Start of SUPPLIED MATERIAL

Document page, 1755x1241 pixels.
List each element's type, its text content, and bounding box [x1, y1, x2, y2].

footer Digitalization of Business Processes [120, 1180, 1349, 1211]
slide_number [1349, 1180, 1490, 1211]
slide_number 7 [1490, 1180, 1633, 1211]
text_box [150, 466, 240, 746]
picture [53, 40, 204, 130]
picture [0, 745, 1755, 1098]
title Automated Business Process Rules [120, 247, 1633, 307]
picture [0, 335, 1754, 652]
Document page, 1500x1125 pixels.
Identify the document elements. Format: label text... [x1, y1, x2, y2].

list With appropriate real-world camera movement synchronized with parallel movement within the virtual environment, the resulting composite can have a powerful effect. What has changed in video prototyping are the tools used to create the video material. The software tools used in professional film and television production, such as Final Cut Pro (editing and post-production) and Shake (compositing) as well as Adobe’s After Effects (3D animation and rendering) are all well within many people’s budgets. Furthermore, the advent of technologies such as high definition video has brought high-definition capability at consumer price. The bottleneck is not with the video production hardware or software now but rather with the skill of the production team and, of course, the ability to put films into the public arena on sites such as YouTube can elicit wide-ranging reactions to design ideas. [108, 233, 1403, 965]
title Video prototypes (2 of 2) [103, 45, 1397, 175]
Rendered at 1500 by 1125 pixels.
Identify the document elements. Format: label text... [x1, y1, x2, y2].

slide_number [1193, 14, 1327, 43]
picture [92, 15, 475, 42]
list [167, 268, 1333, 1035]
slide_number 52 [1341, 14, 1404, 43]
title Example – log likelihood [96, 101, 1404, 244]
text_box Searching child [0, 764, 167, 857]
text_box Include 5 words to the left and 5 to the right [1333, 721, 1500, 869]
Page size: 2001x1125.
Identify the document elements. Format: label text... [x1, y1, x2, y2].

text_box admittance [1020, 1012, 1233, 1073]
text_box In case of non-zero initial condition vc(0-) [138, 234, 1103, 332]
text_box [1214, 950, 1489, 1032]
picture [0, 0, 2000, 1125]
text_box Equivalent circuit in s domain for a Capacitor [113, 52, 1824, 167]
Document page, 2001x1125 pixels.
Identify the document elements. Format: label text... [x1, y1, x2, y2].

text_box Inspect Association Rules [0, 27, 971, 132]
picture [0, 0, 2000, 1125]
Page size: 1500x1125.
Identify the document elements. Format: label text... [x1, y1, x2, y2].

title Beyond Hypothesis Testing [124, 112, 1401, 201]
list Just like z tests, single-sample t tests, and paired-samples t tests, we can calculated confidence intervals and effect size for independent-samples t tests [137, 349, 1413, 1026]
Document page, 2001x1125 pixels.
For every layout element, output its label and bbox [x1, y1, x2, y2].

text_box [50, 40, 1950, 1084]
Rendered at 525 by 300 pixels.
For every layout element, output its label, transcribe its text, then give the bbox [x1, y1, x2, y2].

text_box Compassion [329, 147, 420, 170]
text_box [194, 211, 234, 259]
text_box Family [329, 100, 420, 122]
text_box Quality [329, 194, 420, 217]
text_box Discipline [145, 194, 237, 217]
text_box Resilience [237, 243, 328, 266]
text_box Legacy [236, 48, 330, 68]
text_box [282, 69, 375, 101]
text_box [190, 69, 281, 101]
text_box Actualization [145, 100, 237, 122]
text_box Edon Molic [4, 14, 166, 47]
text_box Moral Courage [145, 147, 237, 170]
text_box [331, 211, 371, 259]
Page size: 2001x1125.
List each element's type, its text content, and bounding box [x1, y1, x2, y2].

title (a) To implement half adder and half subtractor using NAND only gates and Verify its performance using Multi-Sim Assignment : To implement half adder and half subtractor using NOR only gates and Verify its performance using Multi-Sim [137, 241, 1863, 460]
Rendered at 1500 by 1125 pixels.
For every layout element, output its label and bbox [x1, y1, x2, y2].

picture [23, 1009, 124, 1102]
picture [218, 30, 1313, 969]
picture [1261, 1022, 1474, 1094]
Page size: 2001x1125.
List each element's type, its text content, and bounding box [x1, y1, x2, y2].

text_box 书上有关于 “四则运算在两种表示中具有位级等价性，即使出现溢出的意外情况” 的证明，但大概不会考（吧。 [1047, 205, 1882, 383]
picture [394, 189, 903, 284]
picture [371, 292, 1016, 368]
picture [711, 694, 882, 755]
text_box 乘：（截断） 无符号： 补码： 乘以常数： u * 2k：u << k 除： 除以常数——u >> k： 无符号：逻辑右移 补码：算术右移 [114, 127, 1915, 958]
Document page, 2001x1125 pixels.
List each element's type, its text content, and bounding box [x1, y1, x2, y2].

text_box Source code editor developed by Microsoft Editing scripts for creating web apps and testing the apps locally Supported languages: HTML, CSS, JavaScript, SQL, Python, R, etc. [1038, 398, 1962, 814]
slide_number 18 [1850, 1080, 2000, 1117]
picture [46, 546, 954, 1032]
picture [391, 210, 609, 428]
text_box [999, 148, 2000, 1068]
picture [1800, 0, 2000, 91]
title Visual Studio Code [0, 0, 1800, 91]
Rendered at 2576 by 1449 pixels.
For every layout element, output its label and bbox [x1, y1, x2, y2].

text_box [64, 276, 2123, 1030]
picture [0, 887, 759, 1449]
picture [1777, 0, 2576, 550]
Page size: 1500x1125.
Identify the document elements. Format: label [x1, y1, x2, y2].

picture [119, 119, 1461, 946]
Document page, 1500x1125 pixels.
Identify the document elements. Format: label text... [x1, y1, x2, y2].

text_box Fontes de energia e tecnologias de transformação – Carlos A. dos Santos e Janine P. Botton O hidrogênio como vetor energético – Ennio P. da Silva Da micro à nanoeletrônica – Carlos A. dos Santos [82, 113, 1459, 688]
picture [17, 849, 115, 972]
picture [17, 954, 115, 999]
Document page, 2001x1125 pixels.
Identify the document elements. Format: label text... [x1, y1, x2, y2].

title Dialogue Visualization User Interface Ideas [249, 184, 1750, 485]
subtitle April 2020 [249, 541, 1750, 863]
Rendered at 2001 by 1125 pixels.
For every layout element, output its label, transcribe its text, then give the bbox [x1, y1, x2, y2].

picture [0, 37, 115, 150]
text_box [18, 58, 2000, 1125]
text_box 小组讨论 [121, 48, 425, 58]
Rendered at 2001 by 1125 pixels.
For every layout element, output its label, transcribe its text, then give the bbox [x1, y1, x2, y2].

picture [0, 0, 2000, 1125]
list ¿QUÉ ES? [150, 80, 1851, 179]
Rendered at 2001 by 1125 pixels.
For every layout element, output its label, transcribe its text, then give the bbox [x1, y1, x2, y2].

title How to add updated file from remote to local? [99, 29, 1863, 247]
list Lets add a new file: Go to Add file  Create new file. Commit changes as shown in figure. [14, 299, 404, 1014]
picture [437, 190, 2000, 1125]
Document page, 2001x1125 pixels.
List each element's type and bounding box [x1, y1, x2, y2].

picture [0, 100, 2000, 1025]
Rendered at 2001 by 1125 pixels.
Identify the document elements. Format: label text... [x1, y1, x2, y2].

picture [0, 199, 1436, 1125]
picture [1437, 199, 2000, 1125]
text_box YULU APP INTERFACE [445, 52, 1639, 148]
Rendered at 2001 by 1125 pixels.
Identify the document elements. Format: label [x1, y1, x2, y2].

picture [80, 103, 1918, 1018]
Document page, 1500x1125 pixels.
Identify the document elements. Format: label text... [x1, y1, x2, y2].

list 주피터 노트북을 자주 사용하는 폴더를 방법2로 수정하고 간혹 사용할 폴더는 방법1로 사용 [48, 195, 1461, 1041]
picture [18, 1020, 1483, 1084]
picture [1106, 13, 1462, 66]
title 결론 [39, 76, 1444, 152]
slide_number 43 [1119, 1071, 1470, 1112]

End of SUPPLIED MATERIAL

#### EXERCISE PROMPT
The whole listing should be restated word for word.

#### ANSWER BOX
Document page, 1755x1241 pixels.
List each element's type, its text content, and bounding box [x1, y1, x2, y2].

footer Digitalization of Business Processes [120, 1180, 1349, 1211]
slide_number [1349, 1180, 1490, 1211]
slide_number 7 [1490, 1180, 1633, 1211]
text_box [150, 466, 240, 746]
picture [53, 40, 204, 130]
picture [0, 745, 1755, 1098]
title Automated Business Process Rules [120, 247, 1633, 307]
picture [0, 335, 1754, 652]
Document page, 1500x1125 pixels.
Identify the document elements. Format: label text... [x1, y1, x2, y2].

list With appropriate real-world camera movement synchronized with parallel movement within the virtual environment, the resulting composite can have a powerful effect. What has changed in video prototyping are the tools used to create the video material. The software tools used in professional film and television production, such as Final Cut Pro (editing and post-production) and Shake (compositing) as well as Adobe’s After Effects (3D animation and rendering) are all well within many people’s budgets. Furthermore, the advent of technologies such as high definition video has brought high-definition capability at consumer price. The bottleneck is not with the video production hardware or software now but rather with the skill of the production team and, of course, the ability to put films into the public arena on sites such as YouTube can elicit wide-ranging reactions to design ideas. [108, 233, 1403, 965]
title Video prototypes (2 of 2) [103, 45, 1397, 175]
Rendered at 1500 by 1125 pixels.
Identify the document elements. Format: label text... [x1, y1, x2, y2].

slide_number [1193, 14, 1327, 43]
picture [92, 15, 475, 42]
list [167, 268, 1333, 1035]
slide_number 52 [1341, 14, 1404, 43]
title Example – log likelihood [96, 101, 1404, 244]
text_box Searching child [0, 764, 167, 857]
text_box Include 5 words to the left and 5 to the right [1333, 721, 1500, 869]
Page size: 2001x1125.
Identify the document elements. Format: label text... [x1, y1, x2, y2].

text_box admittance [1020, 1012, 1233, 1073]
text_box In case of non-zero initial condition vc(0-) [138, 234, 1103, 332]
text_box [1214, 950, 1489, 1032]
picture [0, 0, 2000, 1125]
text_box Equivalent circuit in s domain for a Capacitor [113, 52, 1824, 167]
Document page, 2001x1125 pixels.
Identify the document elements. Format: label text... [x1, y1, x2, y2].

text_box Inspect Association Rules [0, 27, 971, 132]
picture [0, 0, 2000, 1125]
Page size: 1500x1125.
Identify the document elements. Format: label text... [x1, y1, x2, y2].

title Beyond Hypothesis Testing [124, 112, 1401, 201]
list Just like z tests, single-sample t tests, and paired-samples t tests, we can calculated confidence intervals and effect size for independent-samples t tests [137, 349, 1413, 1026]
Document page, 2001x1125 pixels.
For every layout element, output its label and bbox [x1, y1, x2, y2].

text_box [50, 40, 1950, 1084]
Rendered at 525 by 300 pixels.
For every layout element, output its label, transcribe its text, then give the bbox [x1, y1, x2, y2].

text_box Compassion [329, 147, 420, 170]
text_box [194, 211, 234, 259]
text_box Family [329, 100, 420, 122]
text_box Quality [329, 194, 420, 217]
text_box Discipline [145, 194, 237, 217]
text_box Resilience [237, 243, 328, 266]
text_box Legacy [236, 48, 330, 68]
text_box [282, 69, 375, 101]
text_box [190, 69, 281, 101]
text_box Actualization [145, 100, 237, 122]
text_box Edon Molic [4, 14, 166, 47]
text_box Moral Courage [145, 147, 237, 170]
text_box [331, 211, 371, 259]
Page size: 2001x1125.
List each element's type, its text content, and bounding box [x1, y1, x2, y2].

title (a) To implement half adder and half subtractor using NAND only gates and Verify its performance using Multi-Sim Assignment : To implement half adder and half subtractor using NOR only gates and Verify its performance using Multi-Sim [137, 241, 1863, 460]
Rendered at 1500 by 1125 pixels.
For every layout element, output its label and bbox [x1, y1, x2, y2].

picture [23, 1009, 124, 1102]
picture [218, 30, 1313, 969]
picture [1261, 1022, 1474, 1094]
Page size: 2001x1125.
List each element's type, its text content, and bounding box [x1, y1, x2, y2].

text_box 书上有关于 “四则运算在两种表示中具有位级等价性，即使出现溢出的意外情况” 的证明，但大概不会考（吧。 [1047, 205, 1882, 383]
picture [394, 189, 903, 284]
picture [371, 292, 1016, 368]
picture [711, 694, 882, 755]
text_box 乘：（截断） 无符号： 补码： 乘以常数： u * 2k：u << k 除： 除以常数——u >> k： 无符号：逻辑右移 补码：算术右移 [114, 127, 1915, 958]
Document page, 2001x1125 pixels.
List each element's type, its text content, and bounding box [x1, y1, x2, y2].

text_box Source code editor developed by Microsoft Editing scripts for creating web apps and testing the apps locally Supported languages: HTML, CSS, JavaScript, SQL, Python, R, etc. [1038, 398, 1962, 814]
slide_number 18 [1850, 1080, 2000, 1117]
picture [46, 546, 954, 1032]
picture [391, 210, 609, 428]
text_box [999, 148, 2000, 1068]
picture [1800, 0, 2000, 91]
title Visual Studio Code [0, 0, 1800, 91]
Rendered at 2576 by 1449 pixels.
For every layout element, output its label and bbox [x1, y1, x2, y2].

text_box [64, 276, 2123, 1030]
picture [0, 887, 759, 1449]
picture [1777, 0, 2576, 550]
Page size: 1500x1125.
Identify the document elements. Format: label [x1, y1, x2, y2].

picture [119, 119, 1461, 946]
Document page, 1500x1125 pixels.
Identify the document elements. Format: label text... [x1, y1, x2, y2].

text_box Fontes de energia e tecnologias de transformação – Carlos A. dos Santos e Janine P. Botton O hidrogênio como vetor energético – Ennio P. da Silva Da micro à nanoeletrônica – Carlos A. dos Santos [82, 113, 1459, 688]
picture [17, 849, 115, 972]
picture [17, 954, 115, 999]
Document page, 2001x1125 pixels.
Identify the document elements. Format: label text... [x1, y1, x2, y2].

title Dialogue Visualization User Interface Ideas [249, 184, 1750, 485]
subtitle April 2020 [249, 541, 1750, 863]
Rendered at 2001 by 1125 pixels.
For every layout element, output its label, transcribe its text, then give the bbox [x1, y1, x2, y2].

picture [0, 37, 115, 150]
text_box [18, 58, 2000, 1125]
text_box 小组讨论 [121, 48, 425, 58]
Rendered at 2001 by 1125 pixels.
For every layout element, output its label, transcribe its text, then give the bbox [x1, y1, x2, y2].

picture [0, 0, 2000, 1125]
list ¿QUÉ ES? [150, 80, 1851, 179]
Rendered at 2001 by 1125 pixels.
For every layout element, output its label, transcribe its text, then give the bbox [x1, y1, x2, y2].

title How to add updated file from remote to local? [99, 29, 1863, 247]
list Lets add a new file: Go to Add file  Create new file. Commit changes as shown in figure. [14, 299, 404, 1014]
picture [437, 190, 2000, 1125]
Document page, 2001x1125 pixels.
List each element's type and bounding box [x1, y1, x2, y2].

picture [0, 100, 2000, 1025]
Rendered at 2001 by 1125 pixels.
Identify the document elements. Format: label text... [x1, y1, x2, y2].

picture [0, 199, 1436, 1125]
picture [1437, 199, 2000, 1125]
text_box YULU APP INTERFACE [445, 52, 1639, 148]
Rendered at 2001 by 1125 pixels.
Identify the document elements. Format: label [x1, y1, x2, y2].

picture [80, 103, 1918, 1018]
Document page, 1500x1125 pixels.
Identify the document elements. Format: label text... [x1, y1, x2, y2].

list 주피터 노트북을 자주 사용하는 폴더를 방법2로 수정하고 간혹 사용할 폴더는 방법1로 사용 [48, 195, 1461, 1041]
picture [18, 1020, 1483, 1084]
picture [1106, 13, 1462, 66]
title 결론 [39, 76, 1444, 152]
slide_number 43 [1119, 1071, 1470, 1112]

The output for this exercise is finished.